So we have situation that I'm struggling to find a solution for. Here is a description of the enviroment:
We have group of web servers behind an Azure load balancer, port 80 and 443. When you hit the load balancers public IPs, you get web pages served, everything is fine.
Initially, we were using the default setup where the VMs behind the load balancer only had a private IP association. For outbound access, they used the SNAT of the load balancer.
This present some problems. Disclaimer: I cant disclose what we do, but our web servers do a massive amount of outbound internet connectivity.
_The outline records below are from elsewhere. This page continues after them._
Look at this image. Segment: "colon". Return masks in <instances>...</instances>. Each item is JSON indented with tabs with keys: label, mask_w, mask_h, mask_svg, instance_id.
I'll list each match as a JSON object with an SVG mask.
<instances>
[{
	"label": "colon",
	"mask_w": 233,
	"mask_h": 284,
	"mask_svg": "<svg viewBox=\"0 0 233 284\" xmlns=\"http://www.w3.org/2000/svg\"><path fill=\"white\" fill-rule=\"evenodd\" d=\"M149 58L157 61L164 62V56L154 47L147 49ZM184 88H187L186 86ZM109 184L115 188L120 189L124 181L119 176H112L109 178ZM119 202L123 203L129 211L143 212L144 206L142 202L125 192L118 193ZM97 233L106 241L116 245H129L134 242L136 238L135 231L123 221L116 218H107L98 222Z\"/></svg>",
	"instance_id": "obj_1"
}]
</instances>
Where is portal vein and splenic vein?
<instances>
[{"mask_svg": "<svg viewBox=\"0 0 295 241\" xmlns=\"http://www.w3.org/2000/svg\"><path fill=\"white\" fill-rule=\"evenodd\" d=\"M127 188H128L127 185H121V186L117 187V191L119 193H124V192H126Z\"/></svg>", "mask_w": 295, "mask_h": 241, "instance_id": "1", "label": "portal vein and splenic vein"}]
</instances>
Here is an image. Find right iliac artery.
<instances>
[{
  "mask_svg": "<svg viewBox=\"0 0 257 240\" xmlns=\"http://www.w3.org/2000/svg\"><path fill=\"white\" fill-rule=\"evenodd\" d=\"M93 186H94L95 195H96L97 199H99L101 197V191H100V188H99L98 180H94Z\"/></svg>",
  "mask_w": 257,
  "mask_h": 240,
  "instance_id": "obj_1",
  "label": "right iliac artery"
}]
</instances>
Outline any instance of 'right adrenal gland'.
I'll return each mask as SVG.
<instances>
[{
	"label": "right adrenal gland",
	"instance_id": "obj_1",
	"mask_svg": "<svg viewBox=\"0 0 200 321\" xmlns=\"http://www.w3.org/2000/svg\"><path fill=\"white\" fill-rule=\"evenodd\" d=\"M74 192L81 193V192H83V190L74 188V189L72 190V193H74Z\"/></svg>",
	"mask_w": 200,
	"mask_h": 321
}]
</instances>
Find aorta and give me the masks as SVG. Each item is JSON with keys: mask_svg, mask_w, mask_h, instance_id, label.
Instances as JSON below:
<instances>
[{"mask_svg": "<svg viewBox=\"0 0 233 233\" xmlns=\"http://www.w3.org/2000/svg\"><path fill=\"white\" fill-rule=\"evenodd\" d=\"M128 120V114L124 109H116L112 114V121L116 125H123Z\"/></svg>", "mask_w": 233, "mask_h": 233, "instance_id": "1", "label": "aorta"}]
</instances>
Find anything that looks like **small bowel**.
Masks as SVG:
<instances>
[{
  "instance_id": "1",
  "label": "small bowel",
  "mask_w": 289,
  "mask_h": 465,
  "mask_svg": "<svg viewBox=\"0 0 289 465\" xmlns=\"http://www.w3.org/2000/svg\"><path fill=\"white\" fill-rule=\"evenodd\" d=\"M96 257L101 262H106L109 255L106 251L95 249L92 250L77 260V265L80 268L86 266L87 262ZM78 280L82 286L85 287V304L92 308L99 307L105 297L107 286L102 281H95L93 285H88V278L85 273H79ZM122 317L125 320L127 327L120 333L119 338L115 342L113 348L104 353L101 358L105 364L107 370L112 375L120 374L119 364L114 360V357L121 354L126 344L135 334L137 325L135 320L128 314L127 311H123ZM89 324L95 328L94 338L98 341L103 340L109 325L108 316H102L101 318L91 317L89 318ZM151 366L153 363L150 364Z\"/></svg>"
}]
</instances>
The single IP SNAT was causing alot of issues with out upstreams (some false positive rate limiting), and we are also getting dangerously close to the SNAT limits.
There was even an Azure doc we found that saus if your VM does alot of outbound connections, best practice is to scrap the SNAT, and instead associate a public IP to the NIC - which is what we did.
However, this has had one consequence. Users on the internet can hit the load balancer on port 80, BUT... they can also directly hit the public IP we associated to each VM.
I've tried literally every combination I can think of in the network secuity group currently assigned to th VMs NIC, but nothing seems to work. I've tried adding DENY rules where the dest IP is the IP of the NIC - no effect. I tried add rules that only allow access form the AzureLoadBalancer service tag - this doesn't work either, it breaks all access including traffic to the load balancer IP.
Is there something I'm missing here? It seems if my VM is behind a LB and I also have public IPs associated to the NICs of the VMs, then there is no way to jusy allow access to the LB IP - I have to allow port 80 everywhere.